Кандидат искусствоведения (РГИИ, РАМ им. Гнесиных)
«СОЦИОЛОГИЧЕСКИЙ КОНТЕКСТ СТАНОВЛЕНИЯ СОВЕТСКОЙ ОПЕРЫ»
Рассмотрение истории советской музыки и, в особенности, советской оперы с позиций социологии – один из довольно привычных ракурсов разговора об искусстве этого периода. Участие общества в художественных процессах советской эпохи, ощущаемое как насилие над творческими устремлениями творцов, является одним из непреложных исторических постулатов. Вместе с тем многие аспекты социологического анализа культурной ситуации оттеснены на обочину исследовательского интереса. Так, грозная тень цензуры совершенно закрывает от нашего внимания фигуру зрителя. Мешает его разглядеть и справедливое недоверие к социологическим данным опросов, предпринятых в советские годы. Слишком очевидна роль соответствующих инстанций в создании необходимой благостной статистической картины современной жизни. Образ советской публики, образ слушателя и зрителя советского музыкального театра оказывается абсолютно незнакомым, а обманчивое ощущение того, что его сохраняет память очевидцев, к которым наше поколение еще причисляет себя, создает почву для широко укорененных мифологизированных представлений. Между тем и само время неоднократно меняло русло своего движения, обнаруживая совершенную неоднородность того, что мы сегодня называем «советской эпохой», менялись и люди, ее определявшие, менялся театр и его зритель, особенности его восприятия, степень его влияния на художественную ситуацию.

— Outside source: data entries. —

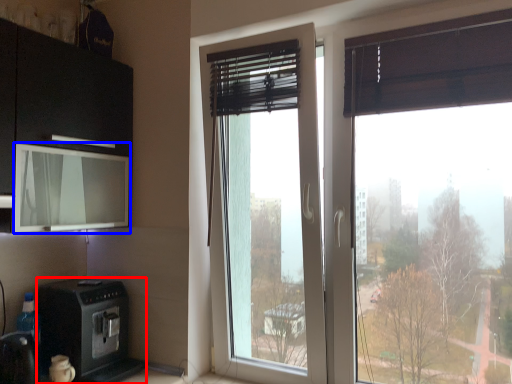
Question: Which object appears closest to the camera in this image, home appliance (highlighted by a red box) or window screen (highlighted by a blue box)?

Choices:
 (A) home appliance
 (B) window screen

Answer: (B)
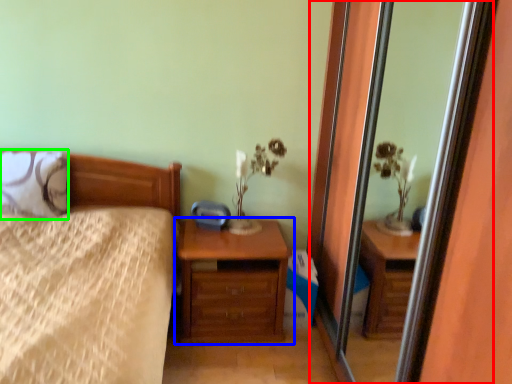
Question: Which object is the farthest from screen door (highlighted by a red box)? Choose among these: chest of drawers (highlighted by a blue box) or pillow (highlighted by a green box).

Choices:
 (A) chest of drawers
 (B) pillow

Answer: (B)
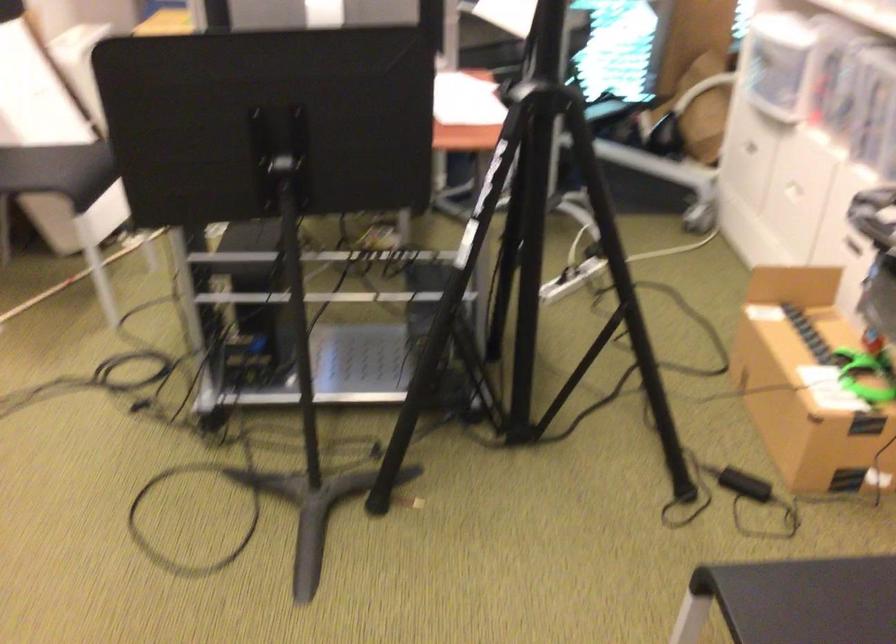
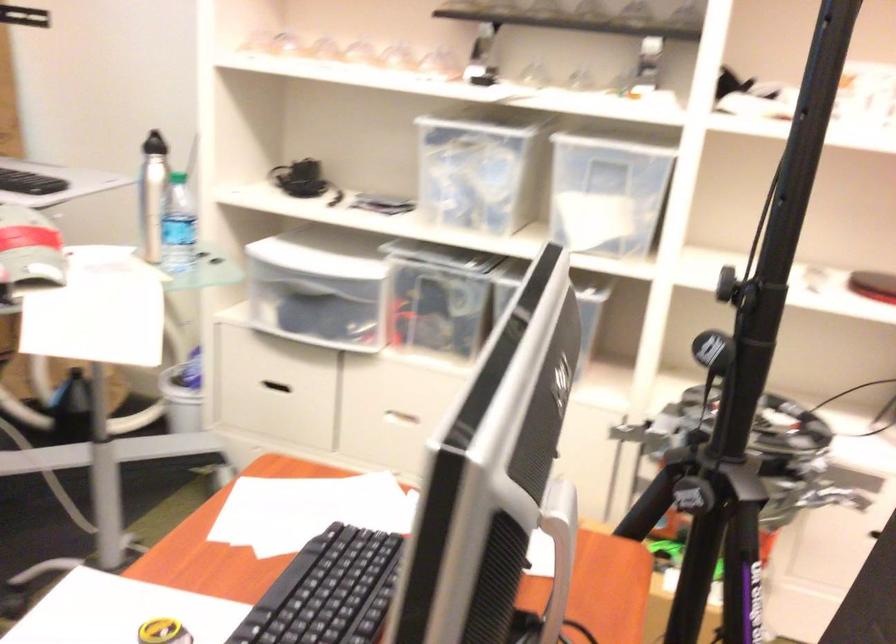
Where in the second image is the point corresponding to [737,134] from the first image?

(271, 389)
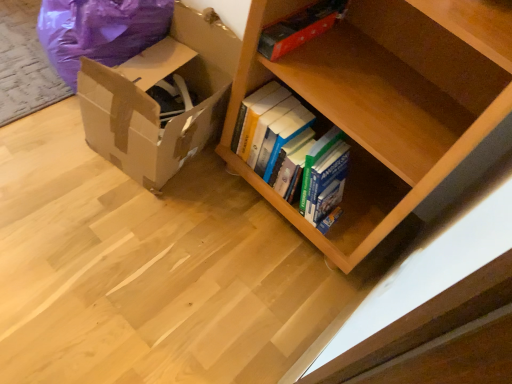
Question: Is hardcover books at center located within purple plastic bean bag chair at left?

Choices:
 (A) yes
 (B) no

Answer: (B)

Question: From the image's perspective, does purple plastic bean bag chair at left appear lower than hardcover books at center?

Choices:
 (A) no
 (B) yes

Answer: (A)

Question: From a real-world perspective, is purple plastic bean bag chair at left over hardcover books at center?

Choices:
 (A) yes
 (B) no

Answer: (A)

Question: Is purple plastic bean bag chair at left outside hardcover books at center?

Choices:
 (A) no
 (B) yes

Answer: (B)

Question: Could you tell me if purple plastic bean bag chair at left is facing hardcover books at center?

Choices:
 (A) no
 (B) yes

Answer: (A)

Question: Does purple plastic bean bag chair at left have a lesser width compared to hardcover books at center?

Choices:
 (A) yes
 (B) no

Answer: (B)

Question: Is brown cardboard box at lower left at the right side of hardcover books at center?

Choices:
 (A) yes
 (B) no

Answer: (B)

Question: Does brown cardboard box at lower left appear on the left side of hardcover books at center?

Choices:
 (A) no
 (B) yes

Answer: (B)

Question: Considering the relative sizes of brown cardboard box at lower left and hardcover books at center in the image provided, is brown cardboard box at lower left smaller than hardcover books at center?

Choices:
 (A) yes
 (B) no

Answer: (B)

Question: Does brown cardboard box at lower left come behind hardcover books at center?

Choices:
 (A) yes
 (B) no

Answer: (B)

Question: From the image's perspective, is brown cardboard box at lower left located beneath hardcover books at center?

Choices:
 (A) yes
 (B) no

Answer: (B)

Question: Is brown cardboard box at lower left far away from hardcover books at center?

Choices:
 (A) yes
 (B) no

Answer: (B)

Question: Considering the relative sizes of red matte book at upper center and purple plastic bean bag chair at left in the image provided, is red matte book at upper center wider than purple plastic bean bag chair at left?

Choices:
 (A) yes
 (B) no

Answer: (B)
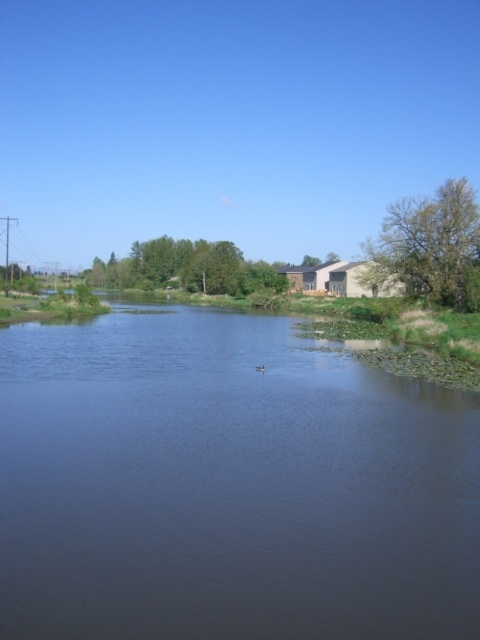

Ещё в середине 20-х Л.Сабанеев в книге «Музыка после Октября» констатировал: «Теперь ни для кого не стало секретом, что оперное дело у нас вообще переживает серьёзнейший и, быть может, “смертельный” для него кризис. Опера, как тип художественного восприятия, как художественная форма, разлагается медленно, но упорно. Причины, взрастившие этот кризис, уходят далеко вглубь, и, по всей вероятности, самый кризис не является функционально связанным именно с революционным периодом, ибо его симптомы начались гораздо ранее. <…> Этот кризис, по-видимому, даже не имеет местного значения, а скорее мировое…».
С оценкой одного из наиболее заметных музыкальных критиков тех лет нельзя не согласиться и сегодня. Двадцатые годы стали для мировой сцены временем напряжённых и разнонаправленных поисков выхода из сложившейся уже несколькими десятилетиями ранее кризисной ситуации. У истоков её несомненно стояли вагнеровские начинания в области преобразования, как традиционного понимания самого жанра во всех его составляющих, так и представлений об особенностях его общественного статуса и репрезентации. Вагнеризм конца XIX века обозначил ту грань, за которой существование оперного жанра как такового впервые за три с лишним века было серьёзно поставлено под сомнение. Оппозиция «музыкальная драма – опера» вышла на первый план всех размышлений и суждений о судьбах музыкальной сцены в ХХ веке, определяя и прогнозы на будущее, и переоценку прошлого с неминуемой «аберрацией» исторического зрения.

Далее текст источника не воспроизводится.